Is there a sequence where we can check whether there is an element missing by applying an aggregate function to the elements? Let's assume that there is a finite, continuous sequence, where the elements' value is a function of their index, i.e.:
an = f(n) where f is an arbitrary function
Is there a known such sequence where by applying a simple aggregate function (precisely sum, average, max, min) to the elements we can tell whether there is at least one item missing between the first and last element, and calculate which element it was (or even, which elements they were)?
E.g. is there a way to tell that "a1, a2, a4" misses a3 by only using the above, simple functions?
The actual problem is that I have a set of rows in an relational database table where independently running worker processes can issue inserts to.

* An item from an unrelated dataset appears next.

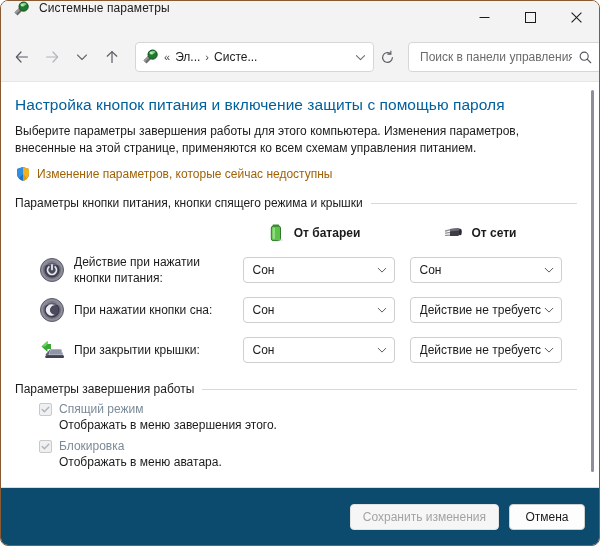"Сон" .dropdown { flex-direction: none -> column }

The rows represent batches of work, where each batch is part of the same set of work items. E.g.:


*

*Batch 1: items 1-10

*Batch 2: items 11-20

*Batch 3: items 21-30


I'd like to be able check in the table whether all batches were done (i.e. all items processed) or there are batches missing (e.g. items 10-19 were not processed for some reason). Calculating e.g. the sum of a column of all rows in a database table is a simple and fast operation.
I'm a software developer who learned maths in his native language, not English, so forgive me if my terminology is inaccurate. Thank you in advance.
Edit:
The reason I'm looking for an approach different than something that just iterates over the items is that the number of batches can be potentially very big. Similarly it's not possible to use an approach that would create database rows for each batch at once (what would potentially mean creating thousands of rows e.g. when starting the work).
 A: One simple-minded way to do this is by enumerating the items as powers of two:


*

*Batch 1-10 gets numbered $2^0$ through $2^9$

*Batch 11-20 gets numbered $2^{10}$ through $2^{19}$

*Batch 21-30 gets numbered $2^{20}$ through $2^{29}$
The sum of the sequence of processed items in a batch then tells us everything about what was processed.  The sum uniquely corresponds to the set of processed items, because the bits are all placed distinctly.
This approach is certainly used in many low-level applications, to make detection of the presence or absence of individual items/conditions easily checked.
A: I would let the database server do the work. If you have (say) 25 batches, create 25 dummy batch records and take the complement to the working batches, (i.e., everything in the dummy set that is not in the working set.) I would do the same for the items---create one dummy set of items for a completed batch and again take the completment against all working batches. I have flagged this thread so it can be transferred to a programming site.